[Collected data]
BEGIN

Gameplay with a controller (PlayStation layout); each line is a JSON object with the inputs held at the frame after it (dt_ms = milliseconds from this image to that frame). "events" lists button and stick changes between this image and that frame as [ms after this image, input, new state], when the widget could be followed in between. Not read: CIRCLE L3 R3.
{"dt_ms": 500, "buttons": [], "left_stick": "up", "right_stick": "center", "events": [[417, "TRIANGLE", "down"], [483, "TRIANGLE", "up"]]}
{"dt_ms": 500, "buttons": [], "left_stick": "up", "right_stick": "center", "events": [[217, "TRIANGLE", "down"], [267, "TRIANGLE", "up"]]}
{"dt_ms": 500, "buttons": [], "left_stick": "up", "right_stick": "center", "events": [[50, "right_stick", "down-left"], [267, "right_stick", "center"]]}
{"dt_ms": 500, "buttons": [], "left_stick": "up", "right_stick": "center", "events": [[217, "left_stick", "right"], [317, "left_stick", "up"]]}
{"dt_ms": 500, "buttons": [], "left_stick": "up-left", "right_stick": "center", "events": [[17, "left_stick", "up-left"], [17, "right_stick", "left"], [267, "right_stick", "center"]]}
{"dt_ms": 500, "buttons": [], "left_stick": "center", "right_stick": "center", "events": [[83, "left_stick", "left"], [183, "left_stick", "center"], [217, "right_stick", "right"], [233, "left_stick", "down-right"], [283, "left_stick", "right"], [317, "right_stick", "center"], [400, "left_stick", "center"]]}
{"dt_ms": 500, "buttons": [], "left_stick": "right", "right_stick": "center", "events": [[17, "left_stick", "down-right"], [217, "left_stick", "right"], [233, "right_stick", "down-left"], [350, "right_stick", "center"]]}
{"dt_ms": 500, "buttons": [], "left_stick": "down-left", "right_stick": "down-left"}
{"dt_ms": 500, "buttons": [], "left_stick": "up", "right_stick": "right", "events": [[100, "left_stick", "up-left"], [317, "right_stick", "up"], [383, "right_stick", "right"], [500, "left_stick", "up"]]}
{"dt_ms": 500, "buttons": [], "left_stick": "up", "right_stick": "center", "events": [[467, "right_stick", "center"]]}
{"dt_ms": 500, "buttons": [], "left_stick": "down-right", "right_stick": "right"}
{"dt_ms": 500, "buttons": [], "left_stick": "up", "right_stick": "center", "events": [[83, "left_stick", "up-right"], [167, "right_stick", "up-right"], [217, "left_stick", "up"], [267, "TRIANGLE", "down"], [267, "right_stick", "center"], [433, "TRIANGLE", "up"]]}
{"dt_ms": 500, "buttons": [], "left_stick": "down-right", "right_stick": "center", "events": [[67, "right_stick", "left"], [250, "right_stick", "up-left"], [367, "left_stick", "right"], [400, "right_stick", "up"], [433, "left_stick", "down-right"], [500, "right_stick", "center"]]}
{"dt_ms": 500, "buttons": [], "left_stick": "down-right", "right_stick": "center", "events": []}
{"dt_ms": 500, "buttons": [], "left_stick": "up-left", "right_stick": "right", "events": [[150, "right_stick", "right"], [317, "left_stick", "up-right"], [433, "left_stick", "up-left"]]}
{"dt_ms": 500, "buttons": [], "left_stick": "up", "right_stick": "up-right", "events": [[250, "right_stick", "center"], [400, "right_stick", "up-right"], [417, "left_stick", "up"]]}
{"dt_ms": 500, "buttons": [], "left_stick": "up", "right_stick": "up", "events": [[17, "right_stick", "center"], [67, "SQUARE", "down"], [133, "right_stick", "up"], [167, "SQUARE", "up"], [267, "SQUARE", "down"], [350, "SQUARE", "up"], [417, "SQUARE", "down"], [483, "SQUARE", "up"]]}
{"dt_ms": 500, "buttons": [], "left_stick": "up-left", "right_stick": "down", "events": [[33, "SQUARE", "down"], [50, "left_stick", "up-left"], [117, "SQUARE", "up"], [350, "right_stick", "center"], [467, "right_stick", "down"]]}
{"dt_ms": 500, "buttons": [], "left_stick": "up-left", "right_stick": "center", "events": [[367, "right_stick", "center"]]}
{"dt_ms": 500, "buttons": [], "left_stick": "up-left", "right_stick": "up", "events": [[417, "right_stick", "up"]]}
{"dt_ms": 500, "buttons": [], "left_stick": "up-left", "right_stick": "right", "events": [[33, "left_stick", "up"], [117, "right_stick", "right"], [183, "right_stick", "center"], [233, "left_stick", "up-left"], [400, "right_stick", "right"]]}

END

**EXERCISE DETAILS**
From the first line to the last, retype the records exactly.

**TASK RESPONSE**
Gameplay with a controller (PlayStation layout); each line is a JSON object with the inputs held at the frame after it (dt_ms = milliseconds from this image to that frame). "events" lists button and stick changes between this image and that frame as [ms after this image, input, new state], when the widget could be followed in between. Not read: CIRCLE L3 R3.
{"dt_ms": 500, "buttons": [], "left_stick": "up", "right_stick": "center", "events": [[417, "TRIANGLE", "down"], [483, "TRIANGLE", "up"]]}
{"dt_ms": 500, "buttons": [], "left_stick": "up", "right_stick": "center", "events": [[217, "TRIANGLE", "down"], [267, "TRIANGLE", "up"]]}
{"dt_ms": 500, "buttons": [], "left_stick": "up", "right_stick": "center", "events": [[50, "right_stick", "down-left"], [267, "right_stick", "center"]]}
{"dt_ms": 500, "buttons": [], "left_stick": "up", "right_stick": "center", "events": [[217, "left_stick", "right"], [317, "left_stick", "up"]]}
{"dt_ms": 500, "buttons": [], "left_stick": "up-left", "right_stick": "center", "events": [[17, "left_stick", "up-left"], [17, "right_stick", "left"], [267, "right_stick", "center"]]}
{"dt_ms": 500, "buttons": [], "left_stick": "center", "right_stick": "center", "events": [[83, "left_stick", "left"], [183, "left_stick", "center"], [217, "right_stick", "right"], [233, "left_stick", "down-right"], [283, "left_stick", "right"], [317, "right_stick", "center"], [400, "left_stick", "center"]]}
{"dt_ms": 500, "buttons": [], "left_stick": "right", "right_stick": "center", "events": [[17, "left_stick", "down-right"], [217, "left_stick", "right"], [233, "right_stick", "down-left"], [350, "right_stick", "center"]]}
{"dt_ms": 500, "buttons": [], "left_stick": "down-left", "right_stick": "down-left"}
{"dt_ms": 500, "buttons": [], "left_stick": "up", "right_stick": "right", "events": [[100, "left_stick", "up-left"], [317, "right_stick", "up"], [383, "right_stick", "right"], [500, "left_stick", "up"]]}
{"dt_ms": 500, "buttons": [], "left_stick": "up", "right_stick": "center", "events": [[467, "right_stick", "center"]]}
{"dt_ms": 500, "buttons": [], "left_stick": "down-right", "right_stick": "right"}
{"dt_ms": 500, "buttons": [], "left_stick": "up", "right_stick": "center", "events": [[83, "left_stick", "up-right"], [167, "right_stick", "up-right"], [217, "left_stick", "up"], [267, "TRIANGLE", "down"], [267, "right_stick", "center"], [433, "TRIANGLE", "up"]]}
{"dt_ms": 500, "buttons": [], "left_stick": "down-right", "right_stick": "center", "events": [[67, "right_stick", "left"], [250, "right_stick", "up-left"], [367, "left_stick", "right"], [400, "right_stick", "up"], [433, "left_stick", "down-right"], [500, "right_stick", "center"]]}
{"dt_ms": 500, "buttons": [], "left_stick": "down-right", "right_stick": "center", "events": []}
{"dt_ms": 500, "buttons": [], "left_stick": "up-left", "right_stick": "right", "events": [[150, "right_stick", "right"], [317, "left_stick", "up-right"], [433, "left_stick", "up-left"]]}
{"dt_ms": 500, "buttons": [], "left_stick": "up", "right_stick": "up-right", "events": [[250, "right_stick", "center"], [400, "right_stick", "up-right"], [417, "left_stick", "up"]]}
{"dt_ms": 500, "buttons": [], "left_stick": "up", "right_stick": "up", "events": [[17, "right_stick", "center"], [67, "SQUARE", "down"], [133, "right_stick", "up"], [167, "SQUARE", "up"], [267, "SQUARE", "down"], [350, "SQUARE", "up"], [417, "SQUARE", "down"], [483, "SQUARE", "up"]]}
{"dt_ms": 500, "buttons": [], "left_stick": "up-left", "right_stick": "down", "events": [[33, "SQUARE", "down"], [50, "left_stick", "up-left"], [117, "SQUARE", "up"], [350, "right_stick", "center"], [467, "right_stick", "down"]]}
{"dt_ms": 500, "buttons": [], "left_stick": "up-left", "right_stick": "center", "events": [[367, "right_stick", "center"]]}
{"dt_ms": 500, "buttons": [], "left_stick": "up-left", "right_stick": "up", "events": [[417, "right_stick", "up"]]}
{"dt_ms": 500, "buttons": [], "left_stick": "up-left", "right_stick": "right", "events": [[33, "left_stick", "up"], [117, "right_stick", "right"], [183, "right_stick", "center"], [233, "left_stick", "up-left"], [400, "right_stick", "right"]]}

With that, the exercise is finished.